CRRC plant brings hope to Chicago area
Officials and residents of Chicago's sprawling 10th ward are hoping that CRRC Sifang America's new railcar plant will provide a much needed economic jolt to an area that was a vital part of the city's once thriving steel industry.
Last month, CRRC Sifang broke ground for the $100 million plant that will build cars for the city's transit authority and become the company's North American hub for the assembly of railcars.
In 2016, CRRC Sifang, a unit of China Railway Rolling Stock Corp, was awarded a $1.3 billion contract by the Chicago Transit Authority to supply more than 840 new railcars to replace approximately half the agency's fleet. As part of the contract, the company agreed to make the railcars in Chicago.
"This plant means everything, and it's a ray of hope for us," City Council Alderman Susan Sadlowski Garza, who represents the 10th ward, on the city's southeast side, told China Daily.
Garza said the ward is the biggest in the city, nestled on the shores of Lake Michigan and stretching to the Indiana border. "We are about 78 percent Latino," Garza said of the area's makeup.
She said the ward at one time had nine steel mills.
"District 31 (a part of the ward) employed over 130,000 workers. When the mills left, so did the jobs and the restaurants, shoe stores and other small businesses," Garza said.
"The Chinese have signed a project labor agreement with the Chicago Federation of Labor," she said. "They have agreed to provide training, and we want to make sure that the people in this neighborhood get those jobs."
The plant will be on 45 acres in the Hegewisch neighborhood and will employ around 170 people, the majority of them union, high-skilled, sheet metal and electrical workers.
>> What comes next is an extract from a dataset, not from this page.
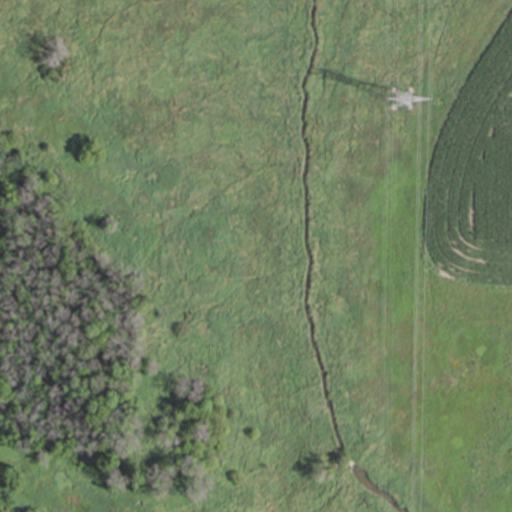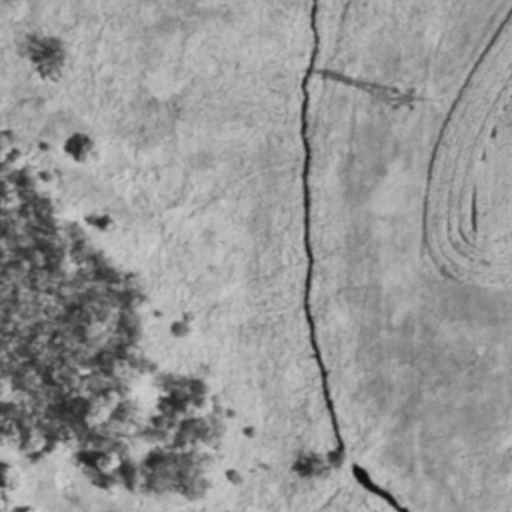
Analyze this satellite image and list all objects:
power tower: (403, 100)
crop: (475, 170)
quarry: (256, 256)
It will also create nearly 200 construction jobs. CRRC Sifang America will spend $7 million to train the factory workers, according to a statement from Chicago Mayor Rahm Emanuel's office. Production will begin in early 2019 and after testing the rail cars are expected on the rails by 2020.
Jim Dombrowksi owns a restaurant and tavern in the 10th ward. "Hopefully, this plant will help to bring business back to the area, which had two steel mills shut down," he said.